Sayeh stressed that not all countries were in a position to ease policies during the crisis. For some countries where economic fundamentals were weaker, there has simply been no room to use macroeconomic policies to support short-term growth. These countries will be heavily reliant on higher aid flows to mitigate the impact of the slowdown on vulnerable groups.

More IMF financing

Turning to the IMF’s response to the effects of the global crisis in Africa, Sayeh noted that the institution has sharply increased concessional financing to low-income countries over the past year. Through October 2009, new IMF commitments to sub-Saharan Africa reached more than $3 billion, compared with around $1 billion for the whole of 2008 and only $200 million in 2007. By the end of 2009 the IMF should have lent sub-Saharan Africa a little more than $4 billion, Sayeh said.

The IMF was doing more in the way of providing financing, beyond support through programs, Sayeh stressed. Financial support had been provided through a special allocation of Special Drawing Rights (SDRs) of which sub-Saharan Africa’s share was $12 billion. “Those countries are using those new SDRs to supplement their low level of reserves,” Sayeh said.
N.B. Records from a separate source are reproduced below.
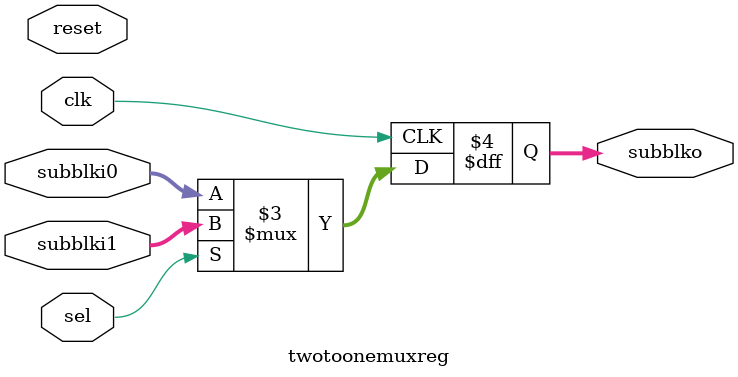
<source format=v>
`timescale 1ns / 1ps

module twotoonemuxreg(
    
    input clk,
    input reset,
    
    input sel,
    input [7:0] subblki0,
    input [7:0] subblki1,
    
    output reg [7:0] subblko

    );


    always@(posedge clk) begin

        subblko <= (sel == 1)? subblki1: subblki0;

    end
endmodule

</source>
The IMF was also working to expand its lending to low-income countries as a whole to some $17 billion by 2014. The institution had increased the concessionality of its financing, had placed a moratorium on interest payments by low-income countries through 2011, and was also taking a more flexible approach to debt, Sayeh said.
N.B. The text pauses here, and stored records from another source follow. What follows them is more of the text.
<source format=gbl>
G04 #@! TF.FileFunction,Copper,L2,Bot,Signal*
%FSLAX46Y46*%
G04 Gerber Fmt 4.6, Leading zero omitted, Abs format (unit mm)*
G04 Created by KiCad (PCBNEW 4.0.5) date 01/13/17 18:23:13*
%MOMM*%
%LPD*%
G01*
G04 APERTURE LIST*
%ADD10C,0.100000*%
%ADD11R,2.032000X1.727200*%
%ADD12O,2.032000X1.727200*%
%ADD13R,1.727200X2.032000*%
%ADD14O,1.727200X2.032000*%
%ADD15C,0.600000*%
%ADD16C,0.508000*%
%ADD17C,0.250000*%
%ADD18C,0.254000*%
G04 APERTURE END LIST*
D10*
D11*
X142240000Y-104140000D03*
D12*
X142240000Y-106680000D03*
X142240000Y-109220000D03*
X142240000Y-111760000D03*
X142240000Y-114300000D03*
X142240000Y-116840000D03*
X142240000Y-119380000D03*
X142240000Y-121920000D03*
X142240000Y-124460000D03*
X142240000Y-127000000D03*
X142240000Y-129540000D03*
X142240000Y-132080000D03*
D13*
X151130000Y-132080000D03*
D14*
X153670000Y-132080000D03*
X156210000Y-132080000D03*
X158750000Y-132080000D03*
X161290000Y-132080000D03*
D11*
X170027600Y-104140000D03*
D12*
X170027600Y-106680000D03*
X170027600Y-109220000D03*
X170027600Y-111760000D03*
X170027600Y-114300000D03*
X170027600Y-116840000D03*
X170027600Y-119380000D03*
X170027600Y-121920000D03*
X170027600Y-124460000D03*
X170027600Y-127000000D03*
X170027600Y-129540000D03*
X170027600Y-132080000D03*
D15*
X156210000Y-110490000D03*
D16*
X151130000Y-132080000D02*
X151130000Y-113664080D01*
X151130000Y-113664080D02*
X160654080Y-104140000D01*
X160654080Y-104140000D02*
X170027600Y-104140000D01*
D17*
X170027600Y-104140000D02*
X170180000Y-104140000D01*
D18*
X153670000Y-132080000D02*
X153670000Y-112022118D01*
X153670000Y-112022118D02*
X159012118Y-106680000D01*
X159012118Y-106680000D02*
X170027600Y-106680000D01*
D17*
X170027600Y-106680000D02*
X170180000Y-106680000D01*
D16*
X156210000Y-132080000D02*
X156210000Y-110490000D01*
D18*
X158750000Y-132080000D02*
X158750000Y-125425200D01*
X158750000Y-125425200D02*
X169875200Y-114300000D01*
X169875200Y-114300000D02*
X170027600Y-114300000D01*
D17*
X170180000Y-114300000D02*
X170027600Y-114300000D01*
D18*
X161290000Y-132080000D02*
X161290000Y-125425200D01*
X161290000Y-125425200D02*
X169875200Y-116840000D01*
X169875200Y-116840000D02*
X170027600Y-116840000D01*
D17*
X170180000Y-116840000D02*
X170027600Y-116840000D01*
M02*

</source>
Recognizing that different countries have different needs, the IMF had also introduced a variety of different lending windows to make lending more flexible and better tailored to the needs of the country.

Wider fiscal deficits

“We are working to ensure that IMF-supported programs do not prevent countercyclical policies,” Sayeh stated. She noted that fiscal targets had been loosened in close to 80 percent of African countries with active IMF-supported programs. On average, fiscal deficits were widening by 2 percent of GDP.

“The IMF has done its part, we think, ,” Sayeh said. “We have increased the amounts we lend and changed the way we lend. But we cannot do this alone—the international community has to pitch in.”

During questions from the audience, Sayeh was asked how the IMF addressed perceptions that sub-Saharan Africa was experiencing episodes of growth without development, in which improving macroeconomic statistics may not necessarily lead to higher living standards.

Sayeh said the IMF and other development partners had sought to tackle this issue in the late 1990s by articulating a broader poverty reduction strategy in low-income countries that aimed for both growth and investment in social sectors.

Sayeh was asked how the IMF planned to support African governments’ measures against corruption while also streamlining the conditionality of its loan facilities. She said the fight against corruption had many different dimensions among various development partners. The IMF focused on public financial management and the transparency of resource management, and invested heavily in transparent budgetary processes. The IMF had also been a strong partner in the Extractive Industries Transparency Initiative, Sayeh stressed.